TASK PROMPT —
Reproduce the text of each record below verbatim, keeping every line break, character, and language unchanged.

RECORDS SHOWN —
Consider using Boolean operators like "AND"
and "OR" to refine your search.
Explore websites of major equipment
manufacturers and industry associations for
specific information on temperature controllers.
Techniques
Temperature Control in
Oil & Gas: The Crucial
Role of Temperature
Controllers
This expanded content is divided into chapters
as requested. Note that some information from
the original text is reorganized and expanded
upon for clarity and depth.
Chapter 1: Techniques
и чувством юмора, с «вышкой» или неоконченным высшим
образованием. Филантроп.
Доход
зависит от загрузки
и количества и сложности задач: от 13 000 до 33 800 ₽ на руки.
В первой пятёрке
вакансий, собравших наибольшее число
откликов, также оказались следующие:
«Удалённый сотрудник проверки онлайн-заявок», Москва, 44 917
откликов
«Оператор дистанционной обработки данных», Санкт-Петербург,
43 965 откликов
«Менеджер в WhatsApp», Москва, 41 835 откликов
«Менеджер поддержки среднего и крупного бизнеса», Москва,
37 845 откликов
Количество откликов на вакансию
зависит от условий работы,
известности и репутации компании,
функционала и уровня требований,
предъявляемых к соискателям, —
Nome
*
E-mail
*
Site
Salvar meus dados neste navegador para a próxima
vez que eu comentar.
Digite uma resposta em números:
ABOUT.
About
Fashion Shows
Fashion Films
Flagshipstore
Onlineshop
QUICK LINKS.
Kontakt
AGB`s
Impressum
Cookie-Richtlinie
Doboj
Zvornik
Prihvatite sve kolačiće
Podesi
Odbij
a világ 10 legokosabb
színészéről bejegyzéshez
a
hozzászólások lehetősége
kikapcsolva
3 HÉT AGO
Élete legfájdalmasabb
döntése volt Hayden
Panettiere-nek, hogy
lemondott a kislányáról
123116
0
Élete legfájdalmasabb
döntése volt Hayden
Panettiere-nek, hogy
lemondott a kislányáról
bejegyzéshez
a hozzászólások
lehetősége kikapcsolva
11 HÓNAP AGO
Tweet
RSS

SOLUTION TO THIS PROBLEM —
Consider using Boolean operators like "AND"
and "OR" to refine your search.
Explore websites of major equipment
manufacturers and industry associations for
specific information on temperature controllers.
Techniques
Temperature Control in
Oil & Gas: The Crucial
Role of Temperature
Controllers
This expanded content is divided into chapters
as requested. Note that some information from
the original text is reorganized and expanded
upon for clarity and depth.
Chapter 1: Techniques
и чувством юмора, с «вышкой» или неоконченным высшим
образованием. Филантроп.
Доход
зависит от загрузки
и количества и сложности задач: от 13 000 до 33 800 ₽ на руки.
В первой пятёрке
вакансий, собравших наибольшее число
откликов, также оказались следующие:
«Удалённый сотрудник проверки онлайн-заявок», Москва, 44 917
откликов
«Оператор дистанционной обработки данных», Санкт-Петербург,
43 965 откликов
«Менеджер в WhatsApp», Москва, 41 835 откликов
«Менеджер поддержки среднего и крупного бизнеса», Москва,
37 845 откликов
Количество откликов на вакансию
зависит от условий работы,
известности и репутации компании,
функционала и уровня требований,
предъявляемых к соискателям, —
Nome
*
E-mail
*
Site
Salvar meus dados neste navegador para a próxima
vez que eu comentar.
Digite uma resposta em números:
ABOUT.
About
Fashion Shows
Fashion Films
Flagshipstore
Onlineshop
QUICK LINKS.
Kontakt
AGB`s
Impressum
Cookie-Richtlinie
Doboj
Zvornik
Prihvatite sve kolačiće
Podesi
Odbij
a világ 10 legokosabb
színészéről bejegyzéshez
a
hozzászólások lehetősége
kikapcsolva
3 HÉT AGO
Élete legfájdalmasabb
döntése volt Hayden
Panettiere-nek, hogy
lemondott a kislányáról
123116
0
Élete legfájdalmasabb
döntése volt Hayden
Panettiere-nek, hogy
lemondott a kislányáról
bejegyzéshez
a hozzászólások
lehetősége kikapcsolva
11 HÓNAP AGO
Tweet
RSS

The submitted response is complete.